I load in data from a CSV, one of the columns has this format:
!Color1:Color2:Color3!
!White:Green:Black!
!Green:Blue:Yellow!!Red:Brown:Blue!!White:Green:Black!
!Green:Blue:Yellow!!White:Green:Black!
!Red:Brown:Blue!!White:Green:Black!
I want to discard all of the other columns, pick this one out, then split this one into this:
0 1 2
0 White:Green:Black None None
1 Green:Blue:Yellow Red:Brown:Blue White:Green:Black
2 Green:Blue:Yellow White:Green:Black None
3 Red:Brown:Blue White:Green:Black None
Below is how I tried to do it:
df = pd.read_csv(csv_path, index_col=False)
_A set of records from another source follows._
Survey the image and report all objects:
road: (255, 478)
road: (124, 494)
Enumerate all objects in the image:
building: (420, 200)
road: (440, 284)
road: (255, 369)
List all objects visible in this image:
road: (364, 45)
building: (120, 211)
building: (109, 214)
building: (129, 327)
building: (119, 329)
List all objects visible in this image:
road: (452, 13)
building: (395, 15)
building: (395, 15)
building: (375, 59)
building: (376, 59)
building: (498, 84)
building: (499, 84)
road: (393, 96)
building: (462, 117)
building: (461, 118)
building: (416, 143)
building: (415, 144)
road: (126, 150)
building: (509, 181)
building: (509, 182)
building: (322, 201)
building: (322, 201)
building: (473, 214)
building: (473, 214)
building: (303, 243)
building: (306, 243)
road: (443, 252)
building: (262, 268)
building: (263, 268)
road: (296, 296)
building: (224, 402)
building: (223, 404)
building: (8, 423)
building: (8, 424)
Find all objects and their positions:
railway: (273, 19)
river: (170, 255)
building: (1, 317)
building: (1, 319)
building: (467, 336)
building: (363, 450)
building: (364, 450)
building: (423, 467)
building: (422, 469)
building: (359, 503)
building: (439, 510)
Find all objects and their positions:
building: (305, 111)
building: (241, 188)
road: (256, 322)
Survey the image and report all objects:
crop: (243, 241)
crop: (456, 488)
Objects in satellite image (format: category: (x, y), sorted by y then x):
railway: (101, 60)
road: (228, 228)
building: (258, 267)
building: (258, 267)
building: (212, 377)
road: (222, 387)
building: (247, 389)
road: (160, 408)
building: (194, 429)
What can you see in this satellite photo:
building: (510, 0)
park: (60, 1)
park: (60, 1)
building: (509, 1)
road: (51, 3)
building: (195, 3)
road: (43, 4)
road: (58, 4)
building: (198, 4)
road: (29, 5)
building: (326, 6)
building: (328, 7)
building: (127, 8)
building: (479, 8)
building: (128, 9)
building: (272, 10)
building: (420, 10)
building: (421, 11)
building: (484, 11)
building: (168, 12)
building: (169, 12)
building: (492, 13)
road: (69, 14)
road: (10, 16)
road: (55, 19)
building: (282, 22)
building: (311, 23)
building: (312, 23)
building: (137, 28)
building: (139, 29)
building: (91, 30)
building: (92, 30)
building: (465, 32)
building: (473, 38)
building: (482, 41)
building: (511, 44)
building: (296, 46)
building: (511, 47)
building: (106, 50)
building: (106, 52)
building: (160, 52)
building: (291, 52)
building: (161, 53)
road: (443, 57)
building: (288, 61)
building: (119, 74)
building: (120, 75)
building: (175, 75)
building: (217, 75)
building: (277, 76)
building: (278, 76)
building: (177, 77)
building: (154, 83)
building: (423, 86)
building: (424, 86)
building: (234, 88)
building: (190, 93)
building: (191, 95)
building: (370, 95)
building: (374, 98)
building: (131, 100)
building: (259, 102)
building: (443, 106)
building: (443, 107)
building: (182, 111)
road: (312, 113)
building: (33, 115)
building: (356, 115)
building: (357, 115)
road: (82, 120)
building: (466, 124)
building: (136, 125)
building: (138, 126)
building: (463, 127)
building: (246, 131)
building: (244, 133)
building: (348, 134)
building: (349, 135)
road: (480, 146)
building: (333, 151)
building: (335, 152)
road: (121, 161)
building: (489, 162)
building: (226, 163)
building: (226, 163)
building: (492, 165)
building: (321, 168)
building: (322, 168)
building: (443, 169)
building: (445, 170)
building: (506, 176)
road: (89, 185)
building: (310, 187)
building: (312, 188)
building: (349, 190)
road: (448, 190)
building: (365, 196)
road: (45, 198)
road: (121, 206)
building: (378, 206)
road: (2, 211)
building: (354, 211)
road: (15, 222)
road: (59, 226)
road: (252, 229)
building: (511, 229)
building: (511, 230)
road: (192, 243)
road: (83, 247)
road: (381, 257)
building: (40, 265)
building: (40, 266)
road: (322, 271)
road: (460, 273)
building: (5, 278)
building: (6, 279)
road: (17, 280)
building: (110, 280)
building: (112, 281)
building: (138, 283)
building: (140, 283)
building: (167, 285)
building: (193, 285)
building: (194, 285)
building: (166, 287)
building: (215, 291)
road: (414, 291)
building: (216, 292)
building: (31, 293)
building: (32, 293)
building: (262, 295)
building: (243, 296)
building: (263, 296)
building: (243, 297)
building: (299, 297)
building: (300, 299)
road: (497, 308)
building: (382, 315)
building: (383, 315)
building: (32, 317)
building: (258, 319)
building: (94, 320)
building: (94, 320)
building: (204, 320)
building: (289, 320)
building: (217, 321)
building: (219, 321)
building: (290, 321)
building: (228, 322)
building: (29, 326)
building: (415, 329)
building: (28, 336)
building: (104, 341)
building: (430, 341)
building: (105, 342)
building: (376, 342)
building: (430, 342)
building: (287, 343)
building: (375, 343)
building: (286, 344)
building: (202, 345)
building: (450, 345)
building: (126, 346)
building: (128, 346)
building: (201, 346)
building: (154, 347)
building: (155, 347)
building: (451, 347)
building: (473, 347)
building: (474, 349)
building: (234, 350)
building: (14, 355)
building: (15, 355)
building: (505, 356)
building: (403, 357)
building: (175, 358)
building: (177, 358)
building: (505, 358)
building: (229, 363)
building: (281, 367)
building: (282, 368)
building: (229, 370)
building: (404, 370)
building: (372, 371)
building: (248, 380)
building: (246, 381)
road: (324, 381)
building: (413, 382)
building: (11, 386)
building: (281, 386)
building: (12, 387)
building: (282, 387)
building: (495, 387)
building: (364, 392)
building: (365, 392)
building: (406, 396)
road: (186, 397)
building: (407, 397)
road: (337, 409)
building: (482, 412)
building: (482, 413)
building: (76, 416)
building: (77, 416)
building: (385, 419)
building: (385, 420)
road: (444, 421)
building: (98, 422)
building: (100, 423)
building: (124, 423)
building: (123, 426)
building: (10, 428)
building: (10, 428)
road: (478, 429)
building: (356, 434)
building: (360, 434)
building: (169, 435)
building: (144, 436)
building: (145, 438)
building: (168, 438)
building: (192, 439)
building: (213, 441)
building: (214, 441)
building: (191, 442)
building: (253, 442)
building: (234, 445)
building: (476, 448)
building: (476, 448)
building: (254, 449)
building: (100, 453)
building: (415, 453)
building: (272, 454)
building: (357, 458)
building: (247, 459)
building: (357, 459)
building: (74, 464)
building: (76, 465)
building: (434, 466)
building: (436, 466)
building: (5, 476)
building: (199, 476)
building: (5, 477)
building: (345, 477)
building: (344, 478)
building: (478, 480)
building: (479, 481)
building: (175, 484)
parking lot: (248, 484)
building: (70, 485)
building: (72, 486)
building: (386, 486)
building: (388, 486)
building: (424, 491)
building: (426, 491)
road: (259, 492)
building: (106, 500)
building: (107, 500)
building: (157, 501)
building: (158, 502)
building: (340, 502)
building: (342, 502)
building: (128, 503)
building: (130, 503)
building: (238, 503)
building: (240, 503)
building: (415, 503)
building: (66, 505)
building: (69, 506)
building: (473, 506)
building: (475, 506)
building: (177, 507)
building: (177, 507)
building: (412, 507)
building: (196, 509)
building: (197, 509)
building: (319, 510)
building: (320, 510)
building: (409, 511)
new_df = df['!Color1:Color2:Color3!'].str.split('!', expand=True)
But it ends up like this:
0 1 2 3 4 5
0 None White:Green:Black None None None None
1 None Green:Blue:Yellow None Red:Brown:Blue None White:Green:Black
2 None Green:Blue:Yellow None White:Green:Black None None
3 None Red:Brown:Blue None White:Green:Black None None
So it interprets the first "!" as a field of its own, and so it adds empty fields between the "parts".
Bonus question:
After that is achieved, how do I pick out the middle color in each column, like this?:
0 1 2
0 Green None None
1 Blue Brown Green
2 Blue Green None
3 Brown Green None
CodePudding user response:
Add Series.str.strip
for avoid last and first columns filled by empty strings and regex !{1,}
for split 1 or multiple !
:
new_df = df['!Color1:Color2:Color3!'].str.strip('!').str.split('!{1,}', expand=True)
print (new_df)
0 1 2
0 White:Green:Black None None
1 Green:Blue:Yellow Red:Brown:Blue White:Green:Black
2 Green:Blue:Yellow White:Green:Black None
3 Red:Brown:Blue White:Green:Black None
Also if need second splitted values by :
use custom lambda function:
new_df = (df['!Color1:Color2:Color3!']
.str.strip('!')
.str.split('!{1,}', expand=True)
.apply(lambda x: x.str.split(':').str[1]))
print (new_df)
0 1 2
0 Green None None
1 Blue Brown Green
2 Blue Green None
3 Brown Green None